Being included in Brazil’s Human Rights Defenders Protection Program (HRDPP) didn’t prevent Maria Bernadete Pacífico from being murdered last Thursday (17) in her terreiro (the place where Candomblé religious rituals take place) in the city of Simões Filho, Bahia, in front of her three grandchildren.
The program, which should guarantee Bernadete protection in her daily life, had failures, and the federal government did not provide the quilombola leader with the robust assistance to safeguard her life.
Installed in 2019, the image surveillance system, demanded by Bernadete’s attorneys since 2017, had 7 cameras. Of all of them, 4 were broken. In July of this year, in a meeting with one of Brazil’s Supreme Court ministers, Rosa Weber, the quilombola leadership talked about the surveillance system.
“Today, I live like this. I cannot get out. I have been searched, my house is full of cameras. I feel bad, but that’s how it is”, Bernadete explained to Weber. On the occasion, she said to the minister that she had received death threats.
According to reports from the quilombolas, relatives and friends of Bernadete, the threats were made by illegal loggers in the region of Simões Filhos, inside the quilombo (how the remaining quilombola areas are called). Although not yet acknowledged by the government, it is an Environmental Protection Area.
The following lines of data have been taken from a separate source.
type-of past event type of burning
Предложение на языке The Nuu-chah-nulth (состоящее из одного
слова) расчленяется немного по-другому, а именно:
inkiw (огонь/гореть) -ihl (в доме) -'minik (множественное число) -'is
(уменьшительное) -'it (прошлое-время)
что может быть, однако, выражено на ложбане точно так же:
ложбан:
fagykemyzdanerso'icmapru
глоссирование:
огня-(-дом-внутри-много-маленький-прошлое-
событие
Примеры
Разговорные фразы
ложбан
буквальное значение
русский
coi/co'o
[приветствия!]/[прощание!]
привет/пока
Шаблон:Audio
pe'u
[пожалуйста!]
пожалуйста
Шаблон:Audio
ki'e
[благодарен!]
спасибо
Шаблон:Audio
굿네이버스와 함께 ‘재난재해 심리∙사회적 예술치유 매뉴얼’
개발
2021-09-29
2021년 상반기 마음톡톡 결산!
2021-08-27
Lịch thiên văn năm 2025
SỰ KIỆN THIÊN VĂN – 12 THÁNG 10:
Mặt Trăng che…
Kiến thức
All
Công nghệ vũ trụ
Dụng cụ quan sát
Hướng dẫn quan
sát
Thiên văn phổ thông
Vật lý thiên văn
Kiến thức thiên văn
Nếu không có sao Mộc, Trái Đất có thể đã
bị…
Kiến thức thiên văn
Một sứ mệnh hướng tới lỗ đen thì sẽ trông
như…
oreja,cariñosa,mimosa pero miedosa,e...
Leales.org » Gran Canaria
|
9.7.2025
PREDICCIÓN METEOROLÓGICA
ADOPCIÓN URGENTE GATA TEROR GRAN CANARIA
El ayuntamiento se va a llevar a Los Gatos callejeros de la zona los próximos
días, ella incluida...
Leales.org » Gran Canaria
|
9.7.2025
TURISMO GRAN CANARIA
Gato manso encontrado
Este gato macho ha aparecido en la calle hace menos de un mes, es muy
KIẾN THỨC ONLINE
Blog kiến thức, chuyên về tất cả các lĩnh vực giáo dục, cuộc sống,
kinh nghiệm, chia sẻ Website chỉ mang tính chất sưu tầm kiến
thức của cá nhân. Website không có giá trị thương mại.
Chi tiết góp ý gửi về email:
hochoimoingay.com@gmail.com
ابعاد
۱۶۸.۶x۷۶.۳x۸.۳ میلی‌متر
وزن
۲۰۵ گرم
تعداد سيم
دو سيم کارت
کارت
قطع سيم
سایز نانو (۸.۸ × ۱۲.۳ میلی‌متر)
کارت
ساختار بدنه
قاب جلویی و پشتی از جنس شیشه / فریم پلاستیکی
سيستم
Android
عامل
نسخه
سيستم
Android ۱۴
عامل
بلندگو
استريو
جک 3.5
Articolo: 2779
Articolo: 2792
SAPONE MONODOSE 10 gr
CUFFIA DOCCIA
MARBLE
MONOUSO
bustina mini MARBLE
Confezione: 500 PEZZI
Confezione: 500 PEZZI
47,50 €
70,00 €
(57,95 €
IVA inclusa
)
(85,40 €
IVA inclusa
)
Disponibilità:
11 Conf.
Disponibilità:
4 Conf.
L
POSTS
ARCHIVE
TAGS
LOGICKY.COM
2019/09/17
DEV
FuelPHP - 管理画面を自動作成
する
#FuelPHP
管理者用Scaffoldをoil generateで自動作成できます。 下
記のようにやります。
Another failure of the program, highlighted by Bernadete’s acquaintances, was the Police presence. Only one police car used to go to the association’s headquarter led by Bernadete, during the morning and afternoon. They checked the place, saw that everything was fine, and then left the area. "What kind of protection is this?", asked David Menezes, the family's lawyer, in an interview with the Brazilian news website G1.
In an interview with Brasil de Fato, Bernadete’s son Jurandir Pacífico stated that the images recorded by the camera placed inside the terreiro were given to the Police. The investigation is yet to identify the murderers.
“I take responsibility”
Last Friday (18), Brazil’s minister of Human Rights and Citizenship, Silvio Almeida, lamented the death of Bernadete Pacífico. “We do not want martyrs. We want human rights defenders to cross this path towards a fair society alive and together with us. The duty of the state now, in a left-wing government, is to improve mechanisms for the protection of human rights defenders”, said the minister at a dinner organized by the Landless Workers Movement (MST in Portuguese) on Friday (18).
“It’s the state’s responsibility. I talking about the Minister of Human Rights and Citizenship. I take responsibility on behalf of the Brazilian state. We cannot accept such an absurdity that happened to Bernadete. We cannot accept these failures in the Brazilian state, and I am saying this as a minister.”
The minister also stated that there are a set of structural “problems” in Brazil that prevent the full protection of human rights defenders. In this sense, he said that the Brazilian people must organize to change society.
“We live in a country that despises human rights defenders. That is why there is a series of problems even when the state wants to protect human rights. The population that is dying did not depend only on goodwill. If the people are not organized, we won’t get anything. The role of a popular government, a left-wing government, is to support people's organization. Society won’t change without a crucial connection with the people," he said.